Esta ida só legitima o recém chegado presidente e parece ir ao arrepio do resto da União Europeia. É bem verdade que aquele sacripanta da Hungria estava presente mas, convenhamos que para companhia, antes o fantasma de D Sebastião.

E já agora bolsonemos: Bolsonaro foi eleito por uma confortável maioria e não houve notícia de fraudes eleitorais. Por muito que isso custe, foi democraticamente escolhido pelo povo brasileiro. Agora é que se vai ver o que fará tanto mais que o Congresso tem cerca de trinta partidos e que o mais numeroso deles é o PT. Estou para ver o que é que infrequentável evangelista vai poder fazer. Como chegou lá, já sabemos. Chegou porque, antes, a corrupção, o crime (63.000 homicídios/ano!) a troca de favores e o desastre económico prepararam a opinião pública.

Curiosamente, Bolsonaro, nestas últimas semanas, quase apagou os desmandos, esses sim cada vez mais patentes, mais perigosos, mais infames, dos senhores Maduro e Ortega. Nessas zonas tão próximas do Brasil, morre-se à míngua, de fome de falta de medicamentos, de morte matada de tudo o que é opositor. Por cá alguns antipatizantes (permitam-me o neologismo) de Bolsonaro calam-se como ostras quando a Venezuela ou a Nicarágua interrompem a conversa.
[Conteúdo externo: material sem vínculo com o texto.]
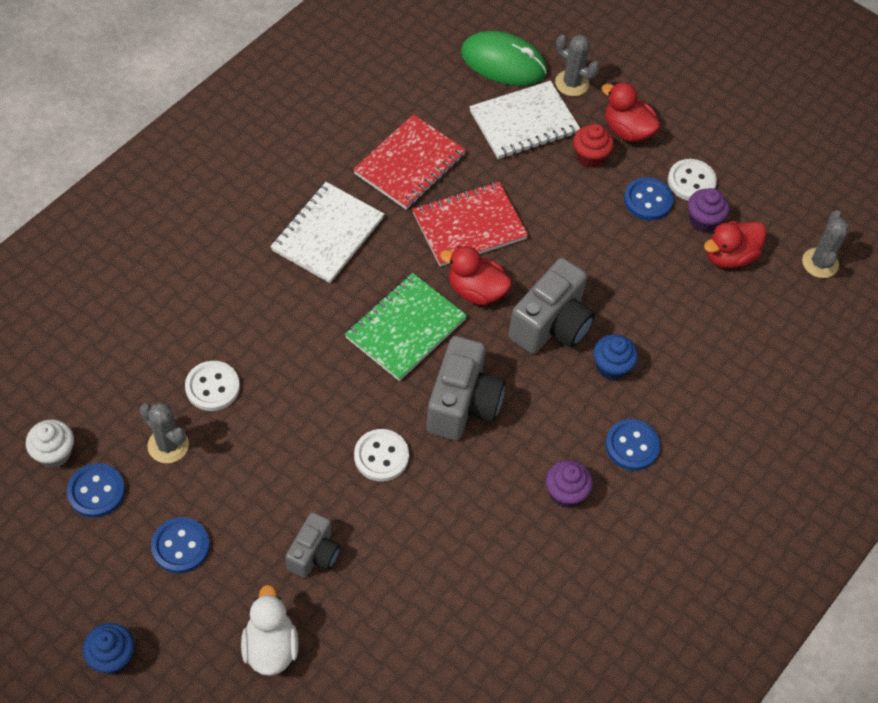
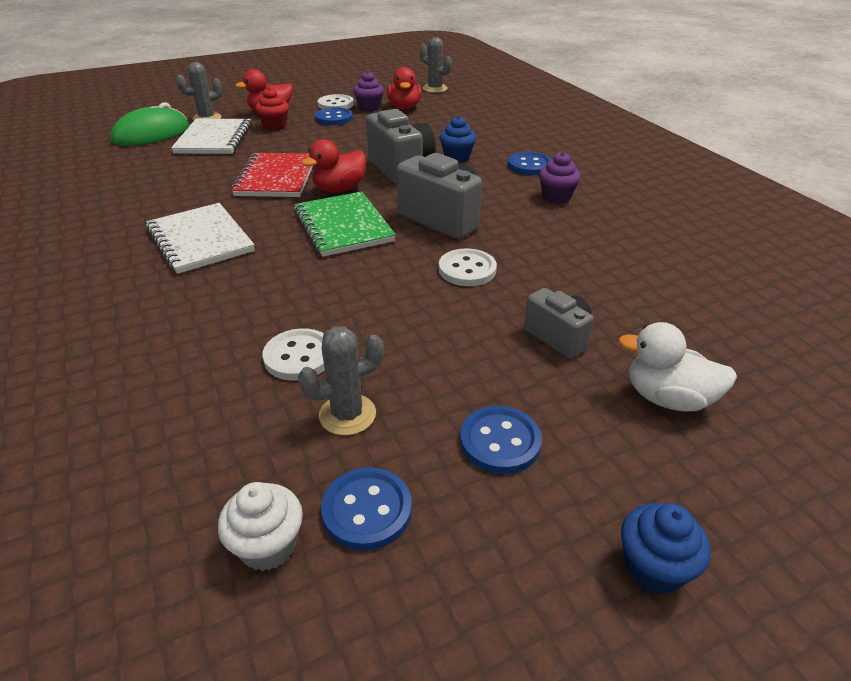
camera: 60 degrees left, 20 degrees down
(410, 164) = (185, 187): red notebook -> none

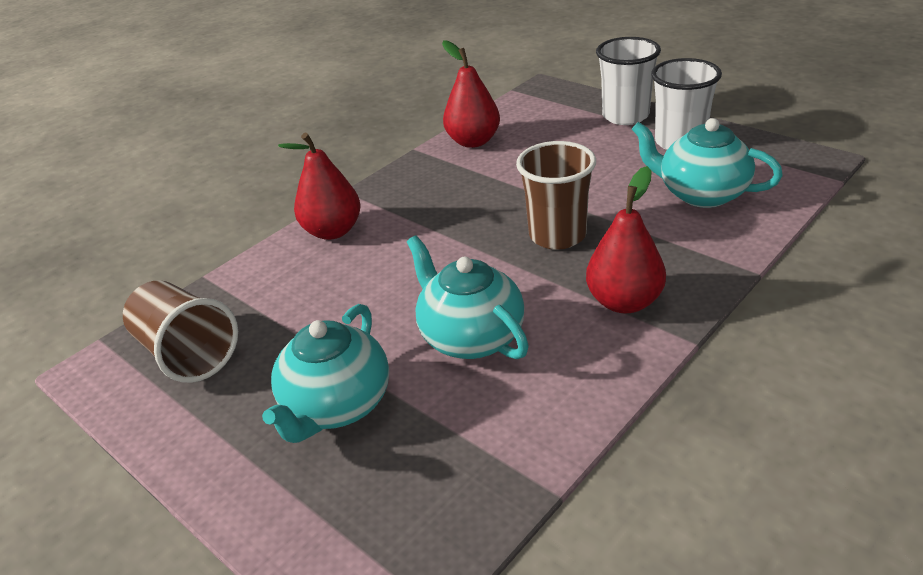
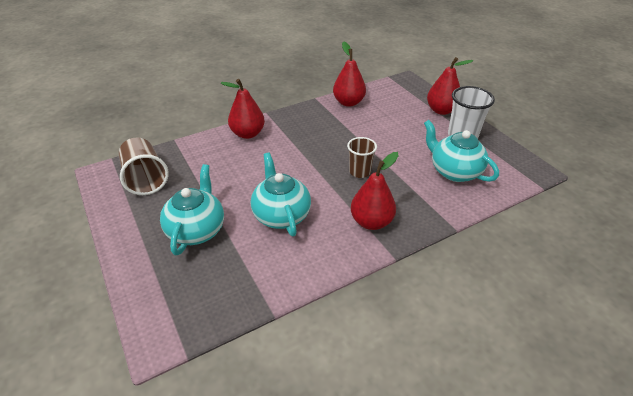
camera: 15 degrees right, 5 degrees up
(336, 406) = (197, 230): turquoise teapot -> turquoise teapot turned 150 degrees clockwise
(557, 235) = (359, 172): brown cup -> brown cup, size x0.66
(625, 116) = (441, 110): white cup -> red pear

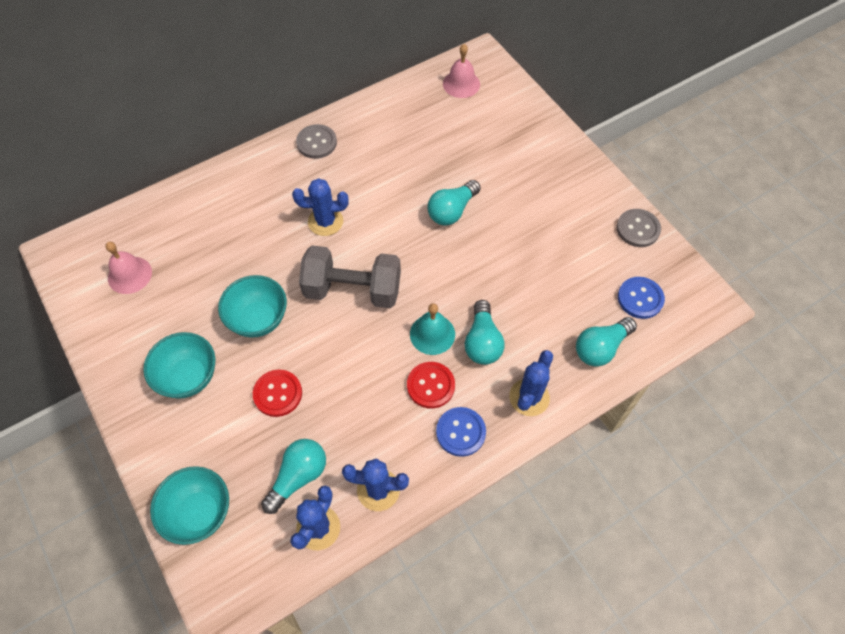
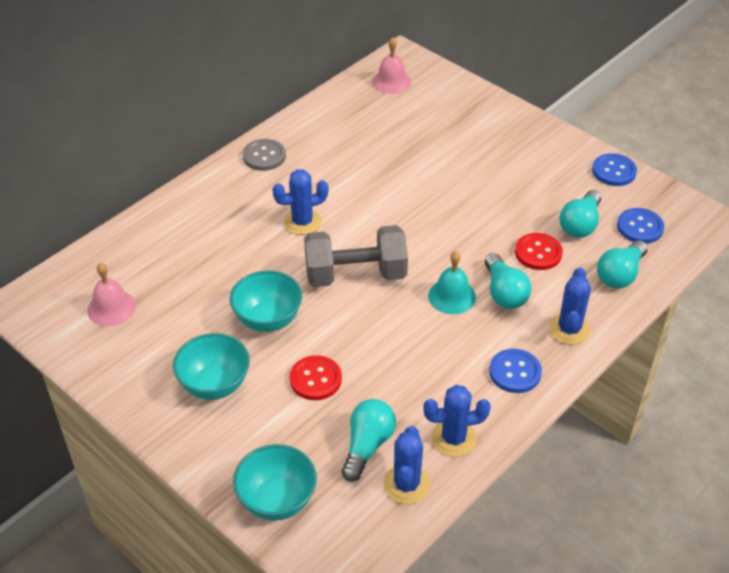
camera: 15 degrees left, 15 degrees down
(430, 385) = (468, 339): red button -> red button (538, 253)
(452, 211) = (427, 189): turquoise light bulb -> turquoise light bulb (580, 224)
(638, 229) = (614, 171): grey button -> blue button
Pela parte que me toca, vou seguindo o que oiço de Fernando Henrique Cardoso, o melhor presidente que o Brasil teve desde que me lembro e lembro-me bem dos Café Filho, Juscelino e posteriores, generalagem incluída. Ver para crer. Estar atento (muito atento) aos desmandos do tal Jair mas enquanto as coisas não passarem disso, de palavreado imbecil, não me comover demasiadamente.
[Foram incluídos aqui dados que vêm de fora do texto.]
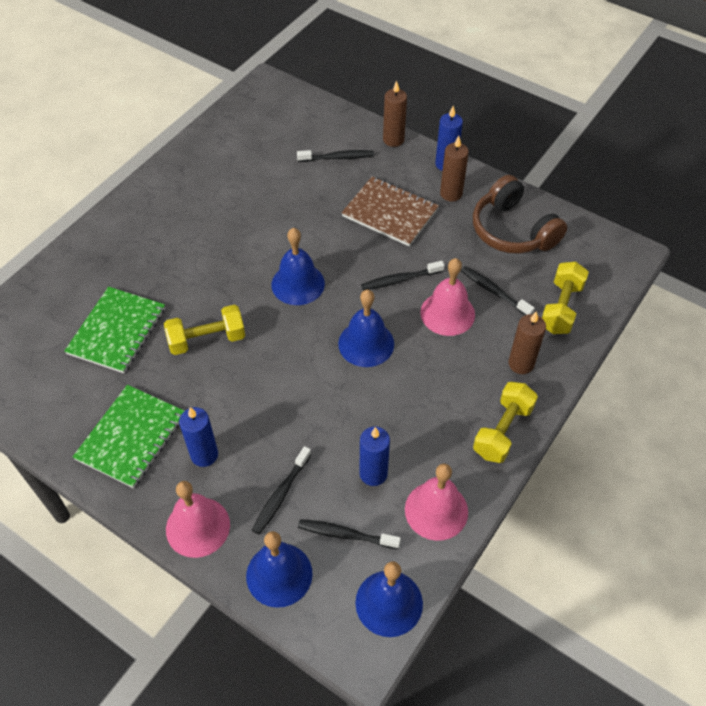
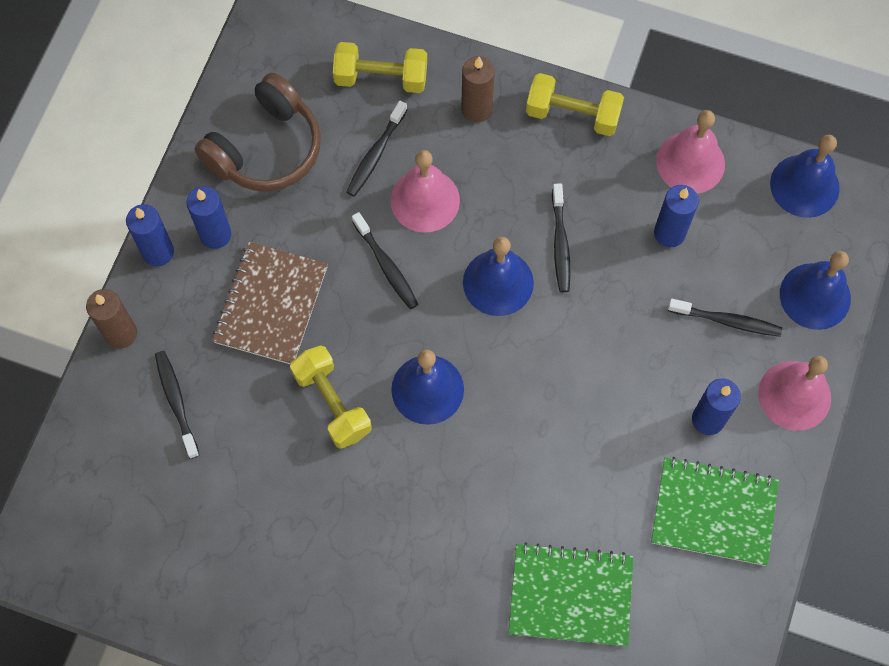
camera: 105 degrees left, 15 degrees up
(207, 339) = (549, 474): yellow dumbbell -> yellow dumbbell (332, 403)
(345, 534) = (748, 243): black toothbrush -> black toothbrush (560, 243)
(451, 193) = (215, 234): brown candle -> blue candle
De todo o modo, ver S.ª Ex.ª, o Presidente a cumprimentar aquela criatura não me alegrou, não compreendi, antes me envergonhou. Est modus in rebus que não há comunidade linguística que tudo justifique.

Para começo de ano, basta o frio, a bolsa em queda, bastam as greves caseiras e os maus programas de televisão.